═══ Available data
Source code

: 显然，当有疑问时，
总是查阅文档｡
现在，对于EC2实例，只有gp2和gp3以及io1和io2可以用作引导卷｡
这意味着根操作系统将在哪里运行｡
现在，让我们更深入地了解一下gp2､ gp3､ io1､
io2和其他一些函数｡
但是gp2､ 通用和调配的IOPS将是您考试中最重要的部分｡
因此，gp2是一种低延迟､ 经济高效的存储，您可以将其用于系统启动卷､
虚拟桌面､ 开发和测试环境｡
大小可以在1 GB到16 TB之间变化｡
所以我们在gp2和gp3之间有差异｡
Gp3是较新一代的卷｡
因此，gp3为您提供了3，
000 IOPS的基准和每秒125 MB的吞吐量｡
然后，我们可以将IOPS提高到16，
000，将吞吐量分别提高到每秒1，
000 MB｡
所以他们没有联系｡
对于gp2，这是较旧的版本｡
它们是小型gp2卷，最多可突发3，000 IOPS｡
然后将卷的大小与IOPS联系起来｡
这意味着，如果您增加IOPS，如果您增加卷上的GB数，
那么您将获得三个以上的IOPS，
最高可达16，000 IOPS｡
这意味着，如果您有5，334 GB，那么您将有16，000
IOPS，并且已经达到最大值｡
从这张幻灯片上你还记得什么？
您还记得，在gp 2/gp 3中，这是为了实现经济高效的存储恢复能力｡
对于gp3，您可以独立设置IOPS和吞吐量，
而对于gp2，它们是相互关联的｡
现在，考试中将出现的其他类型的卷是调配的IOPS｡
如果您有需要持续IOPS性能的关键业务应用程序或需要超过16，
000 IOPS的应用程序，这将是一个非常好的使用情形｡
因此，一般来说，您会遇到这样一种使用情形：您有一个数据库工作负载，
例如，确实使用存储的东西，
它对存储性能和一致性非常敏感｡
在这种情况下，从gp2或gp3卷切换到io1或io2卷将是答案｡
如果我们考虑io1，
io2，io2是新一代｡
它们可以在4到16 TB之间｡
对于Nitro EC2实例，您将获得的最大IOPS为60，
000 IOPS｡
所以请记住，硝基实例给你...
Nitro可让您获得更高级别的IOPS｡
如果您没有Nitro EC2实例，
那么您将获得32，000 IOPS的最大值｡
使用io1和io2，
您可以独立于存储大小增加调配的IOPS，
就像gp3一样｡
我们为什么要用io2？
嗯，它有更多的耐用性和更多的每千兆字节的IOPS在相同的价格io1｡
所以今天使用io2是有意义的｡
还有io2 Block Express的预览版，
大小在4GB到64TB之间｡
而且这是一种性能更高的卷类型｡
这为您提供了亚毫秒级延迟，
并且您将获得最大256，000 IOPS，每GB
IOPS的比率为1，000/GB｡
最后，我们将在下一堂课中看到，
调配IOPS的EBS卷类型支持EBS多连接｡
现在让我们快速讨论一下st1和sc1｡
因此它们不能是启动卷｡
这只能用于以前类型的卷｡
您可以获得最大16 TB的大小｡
══════
▶ Exercise requirements
Return all of the entries above exactly as they stand.

▶ Result of the exercise
Source code

: 显然，当有疑问时，
总是查阅文档｡
现在，对于EC2实例，只有gp2和gp3以及io1和io2可以用作引导卷｡
这意味着根操作系统将在哪里运行｡
现在，让我们更深入地了解一下gp2､ gp3､ io1､
io2和其他一些函数｡
但是gp2､ 通用和调配的IOPS将是您考试中最重要的部分｡
因此，gp2是一种低延迟､ 经济高效的存储，您可以将其用于系统启动卷､
虚拟桌面､ 开发和测试环境｡
大小可以在1 GB到16 TB之间变化｡
所以我们在gp2和gp3之间有差异｡
Gp3是较新一代的卷｡
因此，gp3为您提供了3，
000 IOPS的基准和每秒125 MB的吞吐量｡
然后，我们可以将IOPS提高到16，
000，将吞吐量分别提高到每秒1，
000 MB｡
所以他们没有联系｡
对于gp2，这是较旧的版本｡
它们是小型gp2卷，最多可突发3，000 IOPS｡
然后将卷的大小与IOPS联系起来｡
这意味着，如果您增加IOPS，如果您增加卷上的GB数，
那么您将获得三个以上的IOPS，
最高可达16，000 IOPS｡
这意味着，如果您有5，334 GB，那么您将有16，000
IOPS，并且已经达到最大值｡
从这张幻灯片上你还记得什么？
您还记得，在gp 2/gp 3中，这是为了实现经济高效的存储恢复能力｡
对于gp3，您可以独立设置IOPS和吞吐量，
而对于gp2，它们是相互关联的｡
现在，考试中将出现的其他类型的卷是调配的IOPS｡
如果您有需要持续IOPS性能的关键业务应用程序或需要超过16，
000 IOPS的应用程序，这将是一个非常好的使用情形｡
因此，一般来说，您会遇到这样一种使用情形：您有一个数据库工作负载，
例如，确实使用存储的东西，
它对存储性能和一致性非常敏感｡
在这种情况下，从gp2或gp3卷切换到io1或io2卷将是答案｡
如果我们考虑io1，
io2，io2是新一代｡
它们可以在4到16 TB之间｡
对于Nitro EC2实例，您将获得的最大IOPS为60，
000 IOPS｡
所以请记住，硝基实例给你...
Nitro可让您获得更高级别的IOPS｡
如果您没有Nitro EC2实例，
那么您将获得32，000 IOPS的最大值｡
使用io1和io2，
您可以独立于存储大小增加调配的IOPS，
就像gp3一样｡
我们为什么要用io2？
嗯，它有更多的耐用性和更多的每千兆字节的IOPS在相同的价格io1｡
所以今天使用io2是有意义的｡
还有io2 Block Express的预览版，
大小在4GB到64TB之间｡
而且这是一种性能更高的卷类型｡
这为您提供了亚毫秒级延迟，
并且您将获得最大256，000 IOPS，每GB
IOPS的比率为1，000/GB｡
最后，我们将在下一堂课中看到，
调配IOPS的EBS卷类型支持EBS多连接｡
现在让我们快速讨论一下st1和sc1｡
因此它们不能是启动卷｡
这只能用于以前类型的卷｡
您可以获得最大16 TB的大小｡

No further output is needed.